Beyond motor neurons: peripheral TDP-43 pathology in skeletal muscle and intramuscular nerves in amyotrophic lateral sclerosis
Stefania Corti, Claudia Alberti, Linda Ottoboni, Giulia Magni, Delia Gagliardi, Filippo Marcotti, Simona Zanotti, Maurizio Moggio, Giacomo Pietro ComiAbstract
Amyotrophic lateral sclerosis (ALS) is a progressive neurodegenerative disease characterized by accumulation of the 43-kDa TAR DNA-binding protein (TDP-43). This neuropathological signature has been well documented within the CNS; however, recent findings indicate that the phosphorylated TDP-43 additionally deposits in peripheral tissues, including skeletal muscle and intramuscular nerves. These data warrant a change of view from a neurocentric perspective of ALS pathogenesis toward a broader concept of TDP-43 proteinopathy extending both within and beyond the nervous system.
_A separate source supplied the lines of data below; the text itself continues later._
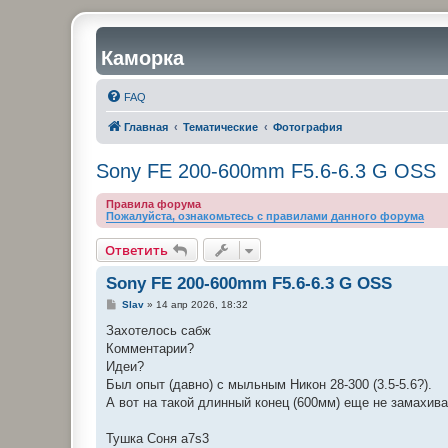
Каморка
FAQ
Главная
Тематические
Фотография
Sony FE 200-600mm F5.6-6.3 G OSS
Правила форума
Пожалуйста, ознакомьтесь с правилами данного форума
Ответить
Sony FE 200-600mm F5.6-6.3 G OSS
С
Slav
»
14 апр 2026, 18:32
о
о
Захотелось сабж
б
Комментарии?
щ
е
Идеи?
н
Был опыт (давно) с мыльным Никон 28-300 (3.5-5.6?).
и
е
А вот на такой длинный конец (600мм) еще не замахива
Тушка Соня а7s3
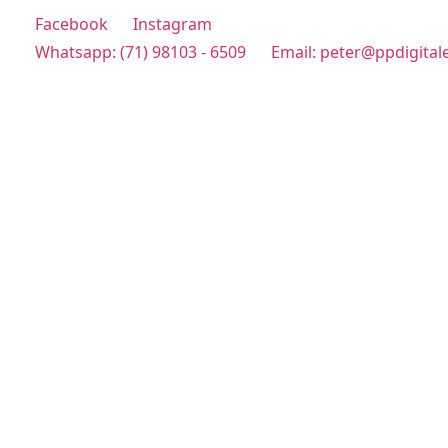
Facebook
Instagram
Whatsapp: (71) 98103 - 6509
Email: peter@ppdigital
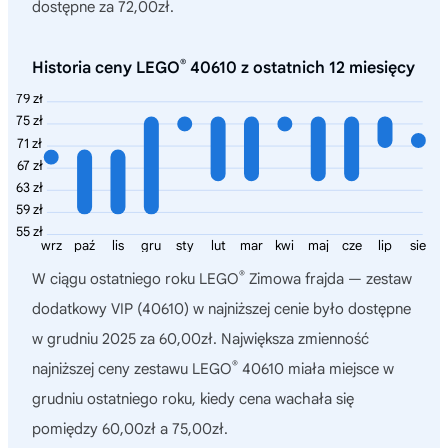
dostępne za 72,00zł.
®
Historia ceny LEGO
40610 z ostatnich 12 miesięcy
79 zł
75 zł
71 zł
67 zł
63 zł
59 zł
55 zł
wrz
paź
lis
gru
sty
lut
mar
kwi
maj
cze
lip
sie
®
W ciągu ostatniego roku
LEGO
Zimowa frajda — zestaw
dodatkowy VIP (40610)
w najniższej cenie było dostępne
w grudniu 2025 za 60,00zł. Największa zmienność
®
najniższej ceny zestawu LEGO
40610 miała miejsce w
grudniu ostatniego roku, kiedy cena wachała się
pomiędzy 60,00zł a 75,00zł.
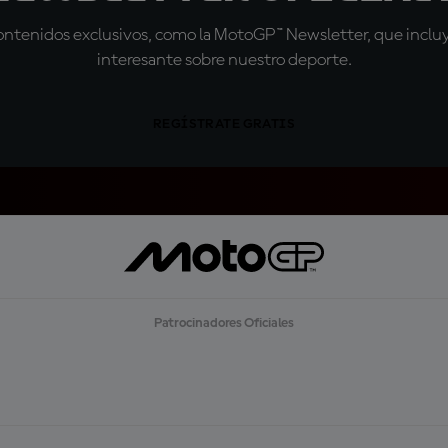
tenidos exclusivos, como la MotoGP™ Newsletter, que incluye
interesante sobre nuestro deporte.
REGÍSTRATE GRATIS
Patrocinadores Oficiales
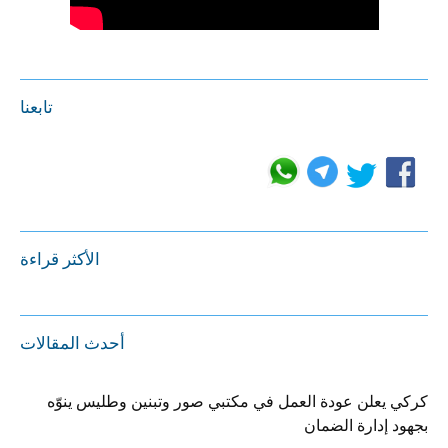
تابعنا
الأكثر قراءة
أحدث المقالات
كركي يعلن عودة العمل في مكتبي صور وتبنين وطليس ينوّه
بجهود إدارة الضمان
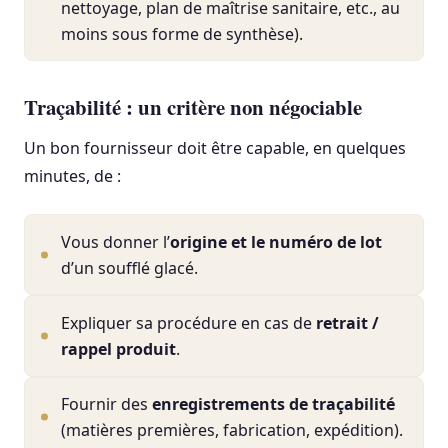
nettoyage, plan de maîtrise sanitaire, etc., au
moins sous forme de synthèse).
Traçabilité : un critère non négociable
Un bon fournisseur doit être capable, en quelques
minutes, de :
Vous donner l’
origine et le numéro de lot
d’un soufflé glacé.
Expliquer sa procédure en cas de
retrait /
rappel produit
.
Fournir des
enregistrements de traçabilité
(matières premières, fabrication, expédition).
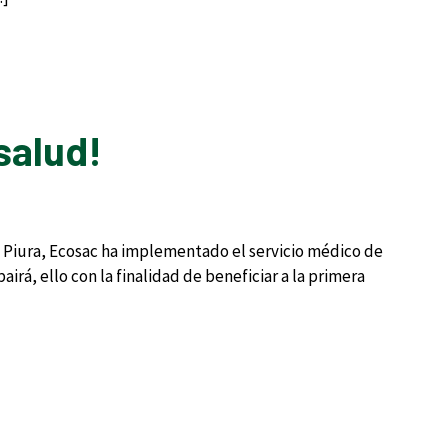
salud!
o Piura, Ecosac ha implementado el servicio médico de
irá, ello con la finalidad de beneficiar a la primera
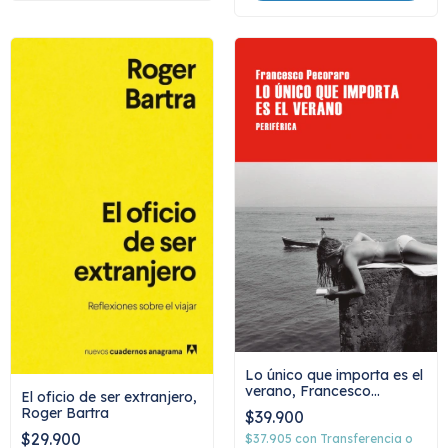
Lo único que importa es el
verano, Francesco
El oficio de ser extranjero,
Pecoraro
Roger Bartra
$39.900
$29.900
$37.905
con
Transferencia o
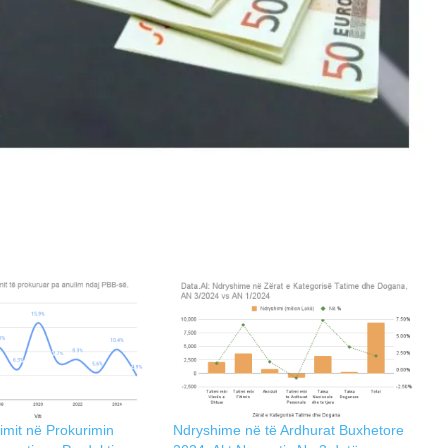
imit në Prokurimin
Ndryshime në të Ardhurat Buxhetore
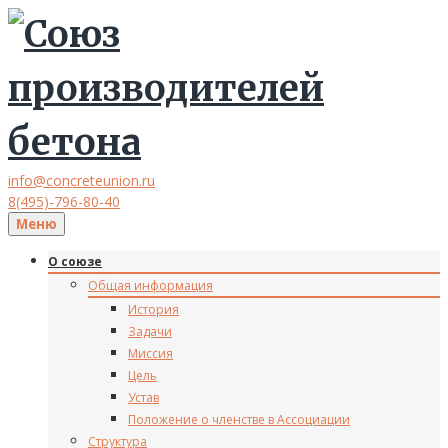
info@concreteunion.ru
8(495)-796-80-40
Меню
О союзе
Общая информация
История
Задачи
Миссия
Цель
Устав
Положение о членстве в Ассоциации
Структура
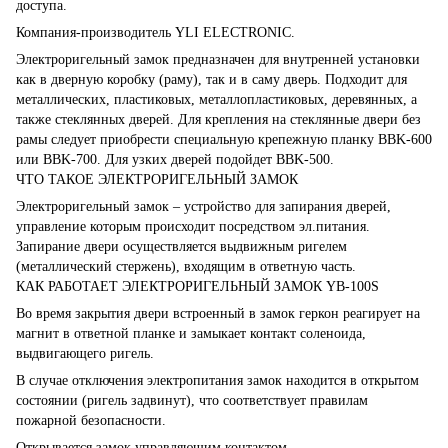
доступа.
Компания-производитель YLI ELECTRONIC.
Электроригельный замок предназначен для внутренней установки
как в дверную коробку (раму), так и в саму дверь. Подходит для
металлических, пластиковых, металлопластиковых, деревянных, а
также стеклянных дверей. Для крепления на стеклянные двери без
рамы следует приобрести специальную крепежную планку BBK-600
или BBK-700. Для узких дверей подойдет BBK-500.
ЧТО ТАКОЕ ЭЛЕКТРОРИГЕЛЬНЫЙ ЗАМОК
Электроригельный замок – устройство для запирания дверей,
управление которым происходит посредством эл.питания.
Запирание двери осуществляется выдвижным ригелем
(металлический стержень), входящим в ответную часть.
КАК РАБОТАЕТ ЭЛЕКТРОРИГЕЛЬНЫЙ ЗАМОК YB-100S
Во время закрытия двери встроенный в замок геркон реагирует на
магнит в ответной планке и замыкает контакт соленоида,
выдвигающего ригель.
В случае отключения электропитания замок находится в открытом
состоянии (ригель задвинут), что соответствует правилам
пожарной безопасности.
Открывается замок управляющим контактом.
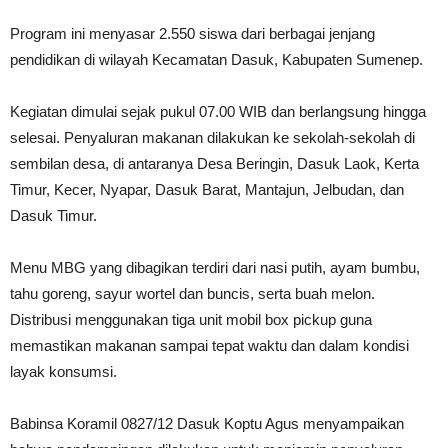
Program ini menyasar 2.550 siswa dari berbagai jenjang
pendidikan di wilayah Kecamatan Dasuk, Kabupaten Sumenep.
Kegiatan dimulai sejak pukul 07.00 WIB dan berlangsung hingga
selesai. Penyaluran makanan dilakukan ke sekolah-sekolah di
sembilan desa, di antaranya Desa Beringin, Dasuk Laok, Kerta
Timur, Kecer, Nyapar, Dasuk Barat, Mantajun, Jelbudan, dan
Dasuk Timur.
Menu MBG yang dibagikan terdiri dari nasi putih, ayam bumbu,
tahu goreng, sayur wortel dan buncis, serta buah melon.
Distribusi menggunakan tiga unit mobil box pickup guna
memastikan makanan sampai tepat waktu dan dalam kondisi
layak konsumsi.
Babinsa Koramil 0827/12 Dasuk Koptu Agus menyampaikan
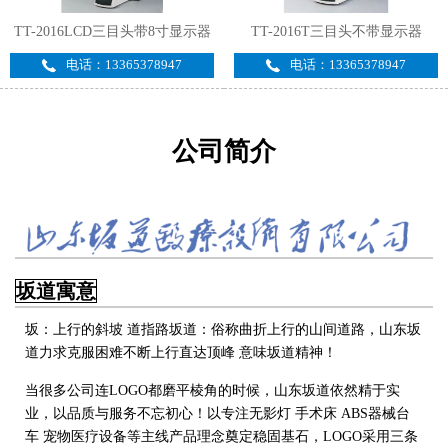
TT-2016LCD三目头带8寸显示器
TT-2016T三目头不带显示器
电话：13365378947
电话：13365378947
公司简介
坂道寓意
坂：上行的斜坡 道指路坂道：俗称曲折上行的山间道路，山东坂
道力求克服困难不断上行直达顶峰 意味坂道精神！
当很多公司连LOGO都磨平棱角的时候，山东坂道依然精于实
业，以品质与服务不忘初心！以专注无影灯 手术床 ABS器械台
车 宠物医疗设备
等主线产品理念奠定稳固基石，LOGO采用三条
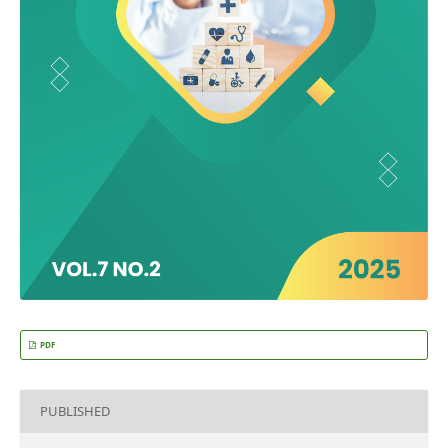
PDF
PUBLISHED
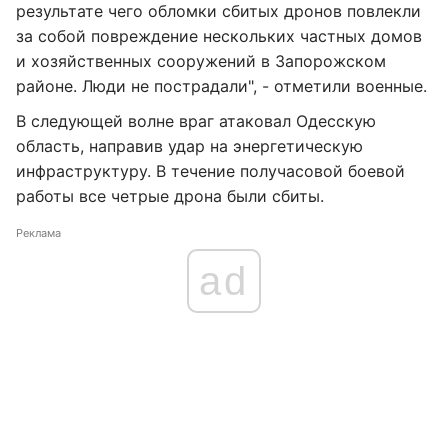
результате чего обломки сбитых дронов повлекли
за собой повреждение нескольких частных домов
и хозяйственных сооружений в Запорожском
районе. Люди не пострадали", - отметили военные.
В следующей волне враг атаковал Одесскую
область, направив удар на энергетическую
инфраструктуру. В течение получасовой боевой
работы все четрые дрона были сбиты.
Реклама
ad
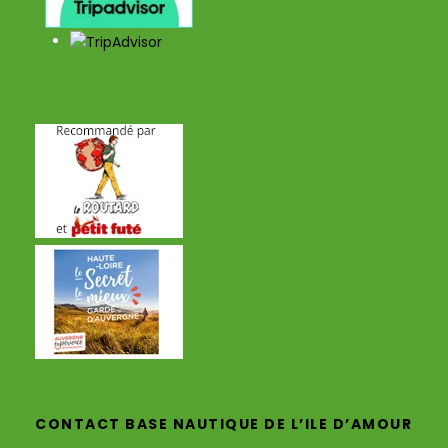
CONTACT BASE NAUTIQUE DE L’ILE D’AMOUR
In this review, we focus on current evidence supporting the presence of TDP-43 pathology in ALS skeletal muscle, examining its topographic distribution, molecular characteristics, and associations with intramuscular nerve bundles. We also discuss the susceptibility of intrinsic muscle cells, disrupted axonal transport, and impairment in protein quality control. Phosphorylated TDP-43 pathology in muscle biopsies from ALS patients has emerged as a promising tool in the early diagnosis of the disease. Moreover, we discuss the relevance of these findings to ALS pathogenesis and potential therapeutic implications.